Young adults who experience existential crises would seem to be suffering silently on a scale of difficulty that we do not know about, with an existential angst driven by both their own inner, private and psychological turmoil, as well as external, environmental pressures beyond their control. The connections between young
people’s mental health and their existential fears about the future and the environment are discussed by Eckersley, Cahill, Wierenga, and Wyn (2007); Gordon and Lahelma (2002); Lamont (2012); and Lindfors, Solantaus, and Rimpelä (2012).
Several researchers have brought to light evidence that gifted learners are particularly prone to existential angst (C. L. Bailey; Bratter, 2007; Eckersley et al., 2007; Ellsworth, 1999; Fitzgerald, 2005; Hacker, 1994; Lindfors et al., 2012). An overview of research that links gifted learners with a heightened tendency to experiencing fear and existential dread is provided by Lamont (2012) – along with practical ideas for parents to address the existential fears of their children. I first became aware of a possible link between gifted learners and existential angst through reading a small paper which claimed that “existential dread poses a threat to
adolescents’ self-esteem, productivity, and life itself”, which concluded that adults can, through a team approach, “reduce the amount of time youth languish in the throes of existential dread and lessen the threat of depression and suicide” (Ellsworth, 1999, p. 408).

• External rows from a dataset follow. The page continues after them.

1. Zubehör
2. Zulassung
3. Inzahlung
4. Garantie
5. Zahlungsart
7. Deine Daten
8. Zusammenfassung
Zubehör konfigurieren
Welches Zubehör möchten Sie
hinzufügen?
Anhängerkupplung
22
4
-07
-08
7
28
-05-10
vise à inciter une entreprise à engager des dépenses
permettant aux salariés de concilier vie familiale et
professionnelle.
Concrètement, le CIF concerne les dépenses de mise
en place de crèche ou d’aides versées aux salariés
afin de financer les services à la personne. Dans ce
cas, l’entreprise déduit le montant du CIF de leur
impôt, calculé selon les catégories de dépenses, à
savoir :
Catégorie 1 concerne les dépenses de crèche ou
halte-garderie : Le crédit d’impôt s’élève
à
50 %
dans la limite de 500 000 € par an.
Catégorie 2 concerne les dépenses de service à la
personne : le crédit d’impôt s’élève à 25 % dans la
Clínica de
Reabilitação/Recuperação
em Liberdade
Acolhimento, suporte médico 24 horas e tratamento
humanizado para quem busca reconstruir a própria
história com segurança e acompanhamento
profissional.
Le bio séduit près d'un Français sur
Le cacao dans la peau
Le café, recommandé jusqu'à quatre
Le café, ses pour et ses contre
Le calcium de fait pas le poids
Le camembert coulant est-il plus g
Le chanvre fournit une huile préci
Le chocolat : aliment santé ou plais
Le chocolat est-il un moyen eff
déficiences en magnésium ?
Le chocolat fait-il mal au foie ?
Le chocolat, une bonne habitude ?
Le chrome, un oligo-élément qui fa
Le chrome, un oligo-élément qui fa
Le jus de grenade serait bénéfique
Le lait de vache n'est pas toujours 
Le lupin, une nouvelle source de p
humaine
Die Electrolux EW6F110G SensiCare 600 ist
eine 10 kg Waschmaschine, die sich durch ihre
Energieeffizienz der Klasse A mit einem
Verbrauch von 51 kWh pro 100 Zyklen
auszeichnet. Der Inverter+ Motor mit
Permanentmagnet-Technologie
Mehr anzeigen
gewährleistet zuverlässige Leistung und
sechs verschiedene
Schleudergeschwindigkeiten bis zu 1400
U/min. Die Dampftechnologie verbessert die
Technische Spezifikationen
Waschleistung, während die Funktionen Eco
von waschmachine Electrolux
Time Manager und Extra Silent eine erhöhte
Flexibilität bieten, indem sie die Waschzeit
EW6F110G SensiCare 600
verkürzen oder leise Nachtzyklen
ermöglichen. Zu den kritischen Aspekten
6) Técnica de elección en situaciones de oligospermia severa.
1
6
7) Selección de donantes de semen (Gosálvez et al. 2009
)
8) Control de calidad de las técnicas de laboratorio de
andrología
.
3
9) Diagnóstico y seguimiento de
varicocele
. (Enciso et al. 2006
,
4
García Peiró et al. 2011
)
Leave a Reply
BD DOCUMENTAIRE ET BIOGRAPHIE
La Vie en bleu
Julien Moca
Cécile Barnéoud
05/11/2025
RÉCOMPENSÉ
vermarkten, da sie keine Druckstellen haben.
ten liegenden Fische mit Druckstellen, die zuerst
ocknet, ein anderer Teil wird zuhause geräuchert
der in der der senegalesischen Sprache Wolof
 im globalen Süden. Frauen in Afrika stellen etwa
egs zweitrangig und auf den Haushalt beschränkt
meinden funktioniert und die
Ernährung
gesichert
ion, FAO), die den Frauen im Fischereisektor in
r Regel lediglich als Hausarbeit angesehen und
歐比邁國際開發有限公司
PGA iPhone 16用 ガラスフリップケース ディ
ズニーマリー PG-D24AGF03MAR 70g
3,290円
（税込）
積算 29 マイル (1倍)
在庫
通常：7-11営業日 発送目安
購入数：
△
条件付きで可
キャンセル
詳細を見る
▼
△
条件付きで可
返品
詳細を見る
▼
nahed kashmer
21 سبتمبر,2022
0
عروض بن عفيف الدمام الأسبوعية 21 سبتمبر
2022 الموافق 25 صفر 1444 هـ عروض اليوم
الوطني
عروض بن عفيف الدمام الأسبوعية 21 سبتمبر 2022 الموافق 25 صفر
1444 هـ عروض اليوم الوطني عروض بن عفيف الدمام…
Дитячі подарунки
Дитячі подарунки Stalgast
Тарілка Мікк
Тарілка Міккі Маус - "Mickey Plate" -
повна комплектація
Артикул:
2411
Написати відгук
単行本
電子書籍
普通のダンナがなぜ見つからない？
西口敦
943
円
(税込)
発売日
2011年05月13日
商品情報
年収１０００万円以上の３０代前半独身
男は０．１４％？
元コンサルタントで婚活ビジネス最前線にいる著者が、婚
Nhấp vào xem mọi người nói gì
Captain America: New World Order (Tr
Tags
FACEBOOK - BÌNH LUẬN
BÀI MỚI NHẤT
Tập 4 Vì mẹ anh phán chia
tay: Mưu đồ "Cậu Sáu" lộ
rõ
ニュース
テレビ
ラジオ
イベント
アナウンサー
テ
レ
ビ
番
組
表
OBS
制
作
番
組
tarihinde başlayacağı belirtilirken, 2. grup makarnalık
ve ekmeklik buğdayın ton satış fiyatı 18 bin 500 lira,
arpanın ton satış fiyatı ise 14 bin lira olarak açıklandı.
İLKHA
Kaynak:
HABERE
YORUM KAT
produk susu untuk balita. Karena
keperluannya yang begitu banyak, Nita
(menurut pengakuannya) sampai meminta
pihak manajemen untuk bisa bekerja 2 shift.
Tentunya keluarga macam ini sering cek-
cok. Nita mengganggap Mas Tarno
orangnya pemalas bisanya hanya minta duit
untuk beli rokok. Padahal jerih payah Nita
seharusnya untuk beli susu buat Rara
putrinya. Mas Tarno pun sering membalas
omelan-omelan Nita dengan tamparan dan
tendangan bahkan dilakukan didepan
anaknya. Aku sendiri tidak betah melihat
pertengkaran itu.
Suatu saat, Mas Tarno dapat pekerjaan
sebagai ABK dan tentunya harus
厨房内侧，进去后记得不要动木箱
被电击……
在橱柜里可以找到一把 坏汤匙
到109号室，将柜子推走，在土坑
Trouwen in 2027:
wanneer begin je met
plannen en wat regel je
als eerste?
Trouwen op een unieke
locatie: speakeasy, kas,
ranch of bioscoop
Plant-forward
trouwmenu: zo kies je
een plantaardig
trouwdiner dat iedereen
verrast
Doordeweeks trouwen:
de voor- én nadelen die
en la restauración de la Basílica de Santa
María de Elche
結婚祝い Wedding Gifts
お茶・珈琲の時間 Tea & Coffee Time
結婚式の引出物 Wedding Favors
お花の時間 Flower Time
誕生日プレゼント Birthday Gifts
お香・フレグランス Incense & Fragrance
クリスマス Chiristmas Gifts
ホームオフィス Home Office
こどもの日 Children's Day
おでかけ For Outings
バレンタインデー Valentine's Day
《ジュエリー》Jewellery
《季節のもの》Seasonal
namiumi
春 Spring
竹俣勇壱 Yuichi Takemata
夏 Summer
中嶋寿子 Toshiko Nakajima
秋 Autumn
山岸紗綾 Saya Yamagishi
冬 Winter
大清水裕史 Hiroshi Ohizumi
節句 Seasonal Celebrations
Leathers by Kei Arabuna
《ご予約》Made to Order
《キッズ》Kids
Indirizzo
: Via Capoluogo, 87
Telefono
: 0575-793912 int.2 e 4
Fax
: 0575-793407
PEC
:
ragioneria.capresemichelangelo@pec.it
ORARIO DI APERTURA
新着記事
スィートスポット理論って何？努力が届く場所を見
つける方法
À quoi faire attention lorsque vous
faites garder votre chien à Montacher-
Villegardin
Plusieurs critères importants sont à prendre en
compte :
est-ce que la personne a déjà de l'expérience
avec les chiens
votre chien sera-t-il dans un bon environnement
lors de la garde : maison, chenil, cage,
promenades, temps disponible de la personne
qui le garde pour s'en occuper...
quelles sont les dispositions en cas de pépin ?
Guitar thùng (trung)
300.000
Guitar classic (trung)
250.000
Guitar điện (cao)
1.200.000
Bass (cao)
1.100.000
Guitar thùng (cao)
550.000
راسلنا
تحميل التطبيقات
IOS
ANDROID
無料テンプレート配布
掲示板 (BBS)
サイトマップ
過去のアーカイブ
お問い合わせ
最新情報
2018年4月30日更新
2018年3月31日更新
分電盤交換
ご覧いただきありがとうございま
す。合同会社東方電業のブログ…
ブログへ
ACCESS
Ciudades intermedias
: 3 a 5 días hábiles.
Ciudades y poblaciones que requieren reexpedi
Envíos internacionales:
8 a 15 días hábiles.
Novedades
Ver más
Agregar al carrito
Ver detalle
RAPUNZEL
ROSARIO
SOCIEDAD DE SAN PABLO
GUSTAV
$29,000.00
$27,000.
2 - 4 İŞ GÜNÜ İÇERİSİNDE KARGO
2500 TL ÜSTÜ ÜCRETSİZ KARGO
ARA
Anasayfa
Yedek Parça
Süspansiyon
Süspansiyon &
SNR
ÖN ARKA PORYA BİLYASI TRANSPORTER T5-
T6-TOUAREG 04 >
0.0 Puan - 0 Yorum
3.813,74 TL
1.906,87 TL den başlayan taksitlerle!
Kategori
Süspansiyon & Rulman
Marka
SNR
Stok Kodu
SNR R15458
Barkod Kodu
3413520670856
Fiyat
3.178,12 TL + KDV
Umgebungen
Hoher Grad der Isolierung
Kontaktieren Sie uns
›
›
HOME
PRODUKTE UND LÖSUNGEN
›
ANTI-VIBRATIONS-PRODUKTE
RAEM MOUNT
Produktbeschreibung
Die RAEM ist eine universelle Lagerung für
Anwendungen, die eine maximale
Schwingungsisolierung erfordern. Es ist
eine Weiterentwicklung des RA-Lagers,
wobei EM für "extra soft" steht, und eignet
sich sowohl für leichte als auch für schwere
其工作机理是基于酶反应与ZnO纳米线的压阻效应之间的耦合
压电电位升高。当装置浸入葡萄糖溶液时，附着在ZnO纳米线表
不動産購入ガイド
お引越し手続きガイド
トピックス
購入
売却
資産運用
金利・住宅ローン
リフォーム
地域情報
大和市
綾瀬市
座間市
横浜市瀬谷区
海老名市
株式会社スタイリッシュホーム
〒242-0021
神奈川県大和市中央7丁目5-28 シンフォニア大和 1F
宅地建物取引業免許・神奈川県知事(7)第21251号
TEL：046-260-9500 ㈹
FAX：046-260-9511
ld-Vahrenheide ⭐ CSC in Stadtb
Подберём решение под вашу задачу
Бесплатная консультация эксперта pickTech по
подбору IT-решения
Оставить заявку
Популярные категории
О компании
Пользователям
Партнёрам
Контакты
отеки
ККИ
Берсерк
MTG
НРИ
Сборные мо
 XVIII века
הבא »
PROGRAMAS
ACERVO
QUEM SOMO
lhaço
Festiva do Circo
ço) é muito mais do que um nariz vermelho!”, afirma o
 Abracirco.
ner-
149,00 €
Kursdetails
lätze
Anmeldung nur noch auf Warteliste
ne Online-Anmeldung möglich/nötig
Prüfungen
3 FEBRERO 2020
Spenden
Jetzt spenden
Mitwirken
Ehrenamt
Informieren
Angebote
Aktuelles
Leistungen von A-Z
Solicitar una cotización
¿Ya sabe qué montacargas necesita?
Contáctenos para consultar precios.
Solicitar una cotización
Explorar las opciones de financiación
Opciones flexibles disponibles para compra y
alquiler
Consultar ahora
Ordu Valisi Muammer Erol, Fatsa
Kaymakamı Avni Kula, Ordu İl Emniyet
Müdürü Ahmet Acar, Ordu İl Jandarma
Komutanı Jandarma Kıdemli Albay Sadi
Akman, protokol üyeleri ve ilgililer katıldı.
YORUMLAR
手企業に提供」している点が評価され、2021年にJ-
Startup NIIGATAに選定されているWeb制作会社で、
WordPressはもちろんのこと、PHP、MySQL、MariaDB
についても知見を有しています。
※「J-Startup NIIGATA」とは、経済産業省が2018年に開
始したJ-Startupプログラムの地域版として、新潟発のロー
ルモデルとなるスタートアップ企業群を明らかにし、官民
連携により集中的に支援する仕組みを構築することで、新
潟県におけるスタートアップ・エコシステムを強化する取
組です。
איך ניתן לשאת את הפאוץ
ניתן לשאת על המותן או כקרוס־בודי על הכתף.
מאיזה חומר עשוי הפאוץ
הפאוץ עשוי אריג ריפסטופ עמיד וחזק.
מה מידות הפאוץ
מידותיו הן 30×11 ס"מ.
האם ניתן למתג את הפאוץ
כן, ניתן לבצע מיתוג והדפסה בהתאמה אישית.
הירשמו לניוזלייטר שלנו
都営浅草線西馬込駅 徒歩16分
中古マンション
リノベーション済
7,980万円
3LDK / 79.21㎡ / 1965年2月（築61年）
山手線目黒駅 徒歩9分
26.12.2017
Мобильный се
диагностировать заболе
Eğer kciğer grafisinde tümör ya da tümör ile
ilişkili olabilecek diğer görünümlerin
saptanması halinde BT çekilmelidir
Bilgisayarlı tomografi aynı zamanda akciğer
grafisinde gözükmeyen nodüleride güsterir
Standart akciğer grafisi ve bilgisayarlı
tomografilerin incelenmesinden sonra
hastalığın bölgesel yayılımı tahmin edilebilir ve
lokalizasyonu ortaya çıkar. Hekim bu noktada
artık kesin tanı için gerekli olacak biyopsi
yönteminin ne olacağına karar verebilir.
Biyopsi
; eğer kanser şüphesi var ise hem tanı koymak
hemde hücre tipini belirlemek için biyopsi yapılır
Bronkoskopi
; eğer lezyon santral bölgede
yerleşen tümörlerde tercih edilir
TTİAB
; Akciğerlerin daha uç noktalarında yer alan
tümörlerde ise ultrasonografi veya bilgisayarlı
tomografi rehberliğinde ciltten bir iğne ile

Research on young people in China suggests illicit drugs are used to relieve the anxiety that arises from these “existential issues at this life stage” and “searching for the meaning of life” (To, Sek-yum Ngai, Ngai, & Cheung, 2007, p. 327). The idea of a quest for meaning brings the threshold concept of hope into focus.
2.4.2 Hope
With regard to hope, Australian research has highlighted the important role of hope in determining the trajectories of young people’s lives (Bishop & Willis, 2014; Eckersley et al., 2007; te Riele, 2010). Its counterpoint, hopelessness, is discussed in terms of young people’s existential attitudes, for example in research by Brassai (2012) – within the context of behaviour regarding health. Sometimes, the sense of hopelessness that young people with psychosis experience regarding their future can be shared by the mental health professionals who care for them (T. Lincoln & Beck, 2014) – a disempowering feeling which can be averted through specialised early intervention programs that offer individuals with psychotic disorders as well as their families “new hope for improving illness trajectories” (Cotton et al., 2016).
As a field of endeavour, youth research is “well positioned to play a lead role in exploring the links between people’s hopes and fears, their concerns of everyday life and the big picture questions about the future” hopefully creating “new spaces for dialogue between generations” (Wierenga, 2011), and importantly, I would add, between disciplines.
In school contexts, Larsen’s (2007) research on narrative counselling with adolescents revealed that hope was “ an implicit aspect” of the adolescent self, an unexpected finding for the author, who then posited the idea of an adolescent “hoping self” that is “pervasive” during adolescent development (p. 255).